- Opening Delimiter -

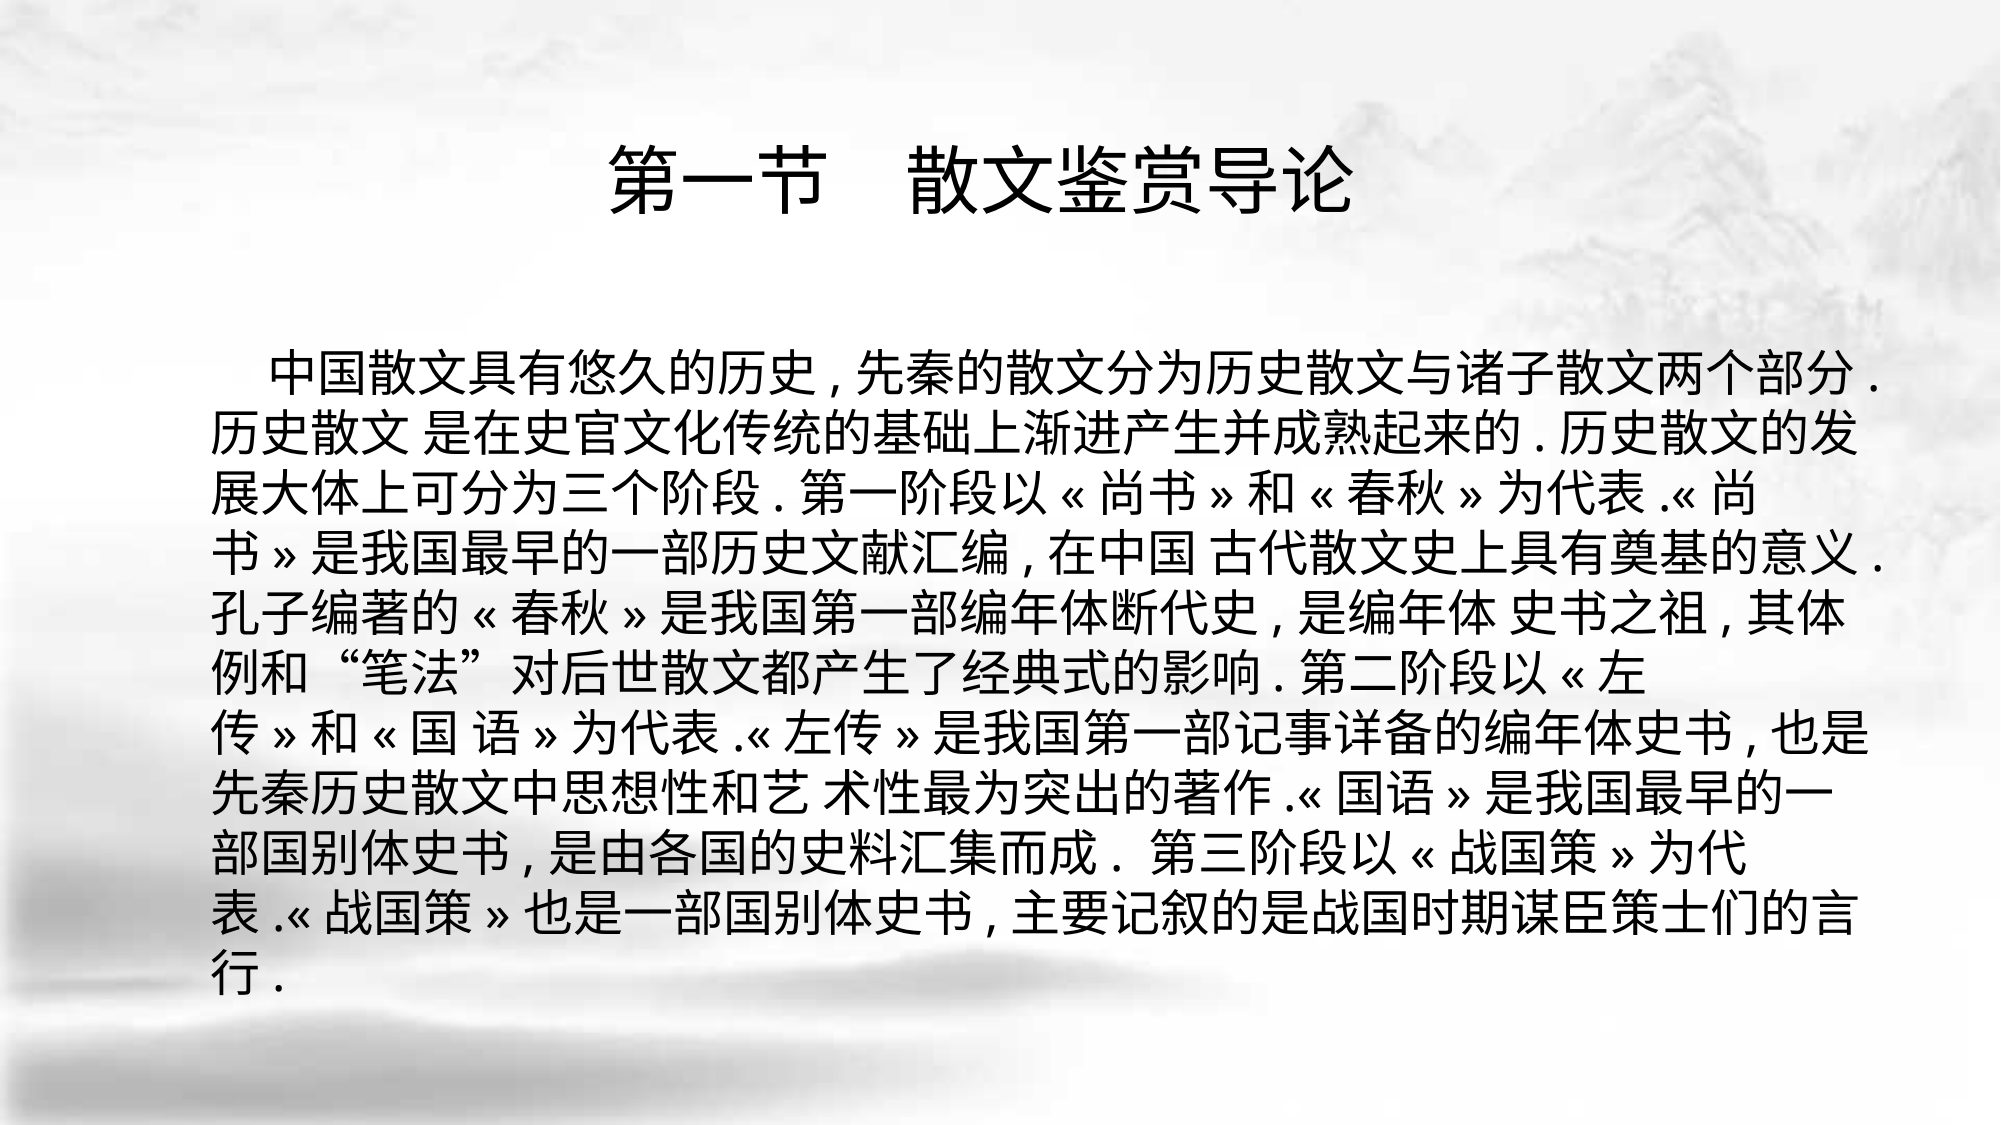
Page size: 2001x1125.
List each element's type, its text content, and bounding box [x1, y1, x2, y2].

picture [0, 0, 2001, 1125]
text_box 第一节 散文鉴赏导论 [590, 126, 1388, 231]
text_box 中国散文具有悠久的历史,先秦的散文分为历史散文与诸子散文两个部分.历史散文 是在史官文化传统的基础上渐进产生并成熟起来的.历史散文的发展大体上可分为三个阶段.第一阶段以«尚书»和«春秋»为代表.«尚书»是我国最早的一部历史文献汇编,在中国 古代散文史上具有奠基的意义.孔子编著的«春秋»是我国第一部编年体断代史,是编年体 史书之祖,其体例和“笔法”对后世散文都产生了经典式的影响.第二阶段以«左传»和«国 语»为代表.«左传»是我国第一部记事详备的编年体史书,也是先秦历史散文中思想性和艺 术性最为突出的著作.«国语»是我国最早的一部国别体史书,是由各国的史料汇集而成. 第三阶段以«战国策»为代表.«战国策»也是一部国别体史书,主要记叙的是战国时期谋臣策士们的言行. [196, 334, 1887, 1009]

- Closing Delimiter -

> _Assignment_:
The listing should be transcribed exactly. No picture is to appear in the transcription.

> _Solution_:
Page size: 2001x1125.
List each element's type, its text content, and bounding box [x1, y1, x2, y2].

picture [0, 0, 2001, 1125]
text_box 第一节 散文鉴赏导论 [590, 126, 1388, 231]
text_box 中国散文具有悠久的历史,先秦的散文分为历史散文与诸子散文两个部分.历史散文 是在史官文化传统的基础上渐进产生并成熟起来的.历史散文的发展大体上可分为三个阶段.第一阶段以«尚书»和«春秋»为代表.«尚书»是我国最早的一部历史文献汇编,在中国 古代散文史上具有奠基的意义.孔子编著的«春秋»是我国第一部编年体断代史,是编年体 史书之祖,其体例和“笔法”对后世散文都产生了经典式的影响.第二阶段以«左传»和«国 语»为代表.«左传»是我国第一部记事详备的编年体史书,也是先秦历史散文中思想性和艺 术性最为突出的著作.«国语»是我国最早的一部国别体史书,是由各国的史料汇集而成. 第三阶段以«战国策»为代表.«战国策»也是一部国别体史书,主要记叙的是战国时期谋臣策士们的言行. [196, 334, 1887, 1009]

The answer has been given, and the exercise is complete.